Keduanya kini menjadi tumpuan tersisa bagi Indonesia di sektor tunggal putra. Lima wakil Indonesia lain harus terhenti lebih cepat di fase yang sama, sehingga hasil dari Jojo dan Ubed terasa jauh lebih penting.
Jonatan Christie atau Jojo meraih tiket ke babak delapan besar lewat pertandingan yang tidak mudah. Ia menaklukkan wakil Taiwan, Wang Po Wei, dalam duel tiga gim dengan skor 21-16, 19-21, dan 21-13.
Pertandingan itu menunjukkan bagaimana Jojo tetap bisa mengendalikan ritme meski sempat kehilangan gim kedua. Setelah lawannya menyamakan keadaan, Jojo kembali mengambil alih permainan dan memastikan kemenangan di gim penentu.
Hasil tersebut langsung membawanya ke tantangan yang lebih berat di perempat final. Jojo dijadwalkan bertemu pemain China, Hu Zhe An, di Axiata Arena pada Jumat (22/5/2026).
Lawan yang menanti jelas tidak ringan, karena laga itu bisa sangat menentukan bagi langkah tunggal putra Indonesia di turnamen ini. Dengan situasi yang ada, setiap kemenangan Jojo akan semakin bernilai besar.
Ubed Juga Tembus Delapan Besar
Moh Zaki Ubaidillah atau Ubed juga memberi kabar baik untuk Indonesia. Ia menundukkan wakil Korea Selatan, Jan Hyeok Jin, setelah melewati pertarungan selama 1 jam 15 menit.
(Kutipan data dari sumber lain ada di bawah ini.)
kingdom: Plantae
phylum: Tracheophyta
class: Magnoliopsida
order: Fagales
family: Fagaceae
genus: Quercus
Ubed tampil sangat kuat pada gim pertama dan menang telak 21-10. Namun, ia sempat kehilangan momentum saat gim kedua berakhir 16-21 untuk lawan.
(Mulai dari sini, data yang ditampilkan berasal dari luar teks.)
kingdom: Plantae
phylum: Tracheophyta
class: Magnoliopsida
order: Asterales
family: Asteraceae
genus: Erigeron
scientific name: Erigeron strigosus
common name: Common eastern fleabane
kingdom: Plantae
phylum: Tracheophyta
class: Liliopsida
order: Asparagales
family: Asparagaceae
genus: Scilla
Pada gim penentuan, Ubed bangkit lagi dan menutup pertandingan dengan skor 21-16. Kemenangan itu membuatnya ikut mengamankan tempat di perempat final.
Meski lolos, tantangan Ubed berikutnya tidak kalah berat. Ia sudah menunggu Christo Popov dari Prancis di fase selanjutnya.
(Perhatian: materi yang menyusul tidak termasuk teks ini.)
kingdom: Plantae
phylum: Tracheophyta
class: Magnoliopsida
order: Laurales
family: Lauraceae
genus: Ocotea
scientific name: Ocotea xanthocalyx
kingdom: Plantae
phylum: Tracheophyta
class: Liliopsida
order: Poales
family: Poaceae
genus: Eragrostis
Ujian Besar untuk Indonesia
Christo Popov bukan lawan sembarangan untuk Ubed. Pemain Prancis itu saat ini berada di ranking 4 dunia, sehingga duel mereka berpotensi menjadi salah satu pertandingan tersulit bagi Indonesia di sektor tunggal putra.
Kondisi itu membuat perjalanan Jojo dan Ubed semakin disorot. Saat lima wakil Indonesia lain sudah pulang lebih dulu, keduanya kini memikul harapan yang tersisa di Malaysia Masters 2026.
Situasi tersebut juga mempertegas betapa pentingnya hasil di Axiata Arena. Bagi Indonesia, langkah berikutnya dari dua pemain ini akan sangat menentukan sejauh mana persaingan tunggal putra masih bisa dijaga di turnamen tersebut.